Considering all countries and all fish species, the consumers were willing to pay a €0.69 per kg premium for fish species with a sustainability label, as estimated by the ML model. This premium was relatively higher in Italy (an average €1.02/kg premium); French and Spanish consumers had lower estimates (€0.43/kg and €0.59/kg, respectively). Finally, consumers were willing to pay a €0.51 per kg premium for fish with nutrition and health claims. Italian and Spanish consumers reported higher premiums in this case, being willing to pay on average €0.96 and €0.92 premiums per kg, respectively.
The WTP estimates from the FSSE models in the different countries revealed the high heterogeneity of the consumers estimates and across different species (Table A4). Focusing on the sustainability label, the highest premiums taking the countries all together were found for herrings and salmon (€2.93 and €1.95 per kg, respectively), whereas lower WTP values were estimated for trout and pangasius (€1.05 and €0.75 per kg, respectively). Considering individual countries, the premiums for the sustainability labels were more relevant for herrings in the UK and Germany; for seabass in Germany and France; and for seabream in Germany and Italy. Other significant effects of the sustainability label attribute were found in Italy for cod, and in France for salmon.
Overall, the highest premiums for the nutrition and health claim were estimated for salmon (€2.65/kg), seabream (€1.21/kg), seabass (€1.15/kg), and cod (€1.12/kg). Lower premiums were found for trout (€0.95/kg) and pangasius (€0.90/kg). The consumer WTP for nutrition and health claim was more relevant in Spain for several species, including pangasius, salmon and trout. The WTP for labelled salmon was also relevant in Germany and the UK Other effects of the nutrition and health label attribute were found in Italy for seabream, in France for seabass and in Germany for herring.

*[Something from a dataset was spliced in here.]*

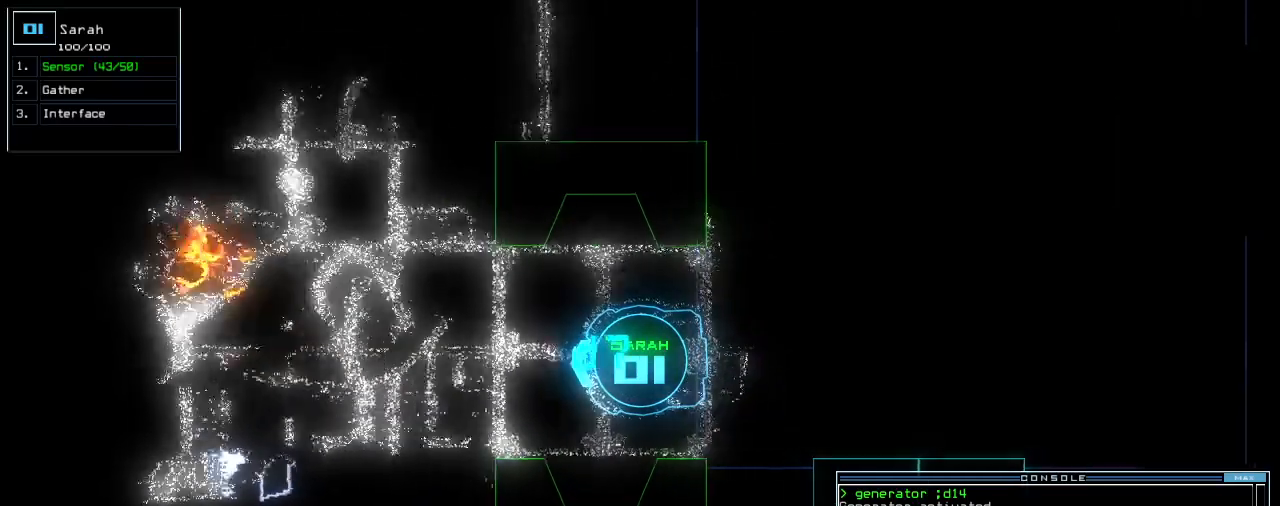
{"keys": ["down"], "events": [[240, "equals", "down"], [260, "c", "down"], [300, "c", "up"], [320, "equals", "up"], [340, "minus", "down"], [360, "c", "down"], [400, "minus", "up"], [460, "c", "up"]]}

4. Discussion and Conclusions

In this study, we investigated consumer choices in five European countries for selected fish attributes: Price, production method, presentation, sustainability label, and nutrition and health claims. Using a labelled hypothetical choice experiment, we estimated their WTP for these attributes across different countries and species, considering consumers’ preferences and willingness to pay for single attributes, e.g., production method, may vary across different cultures and fish species.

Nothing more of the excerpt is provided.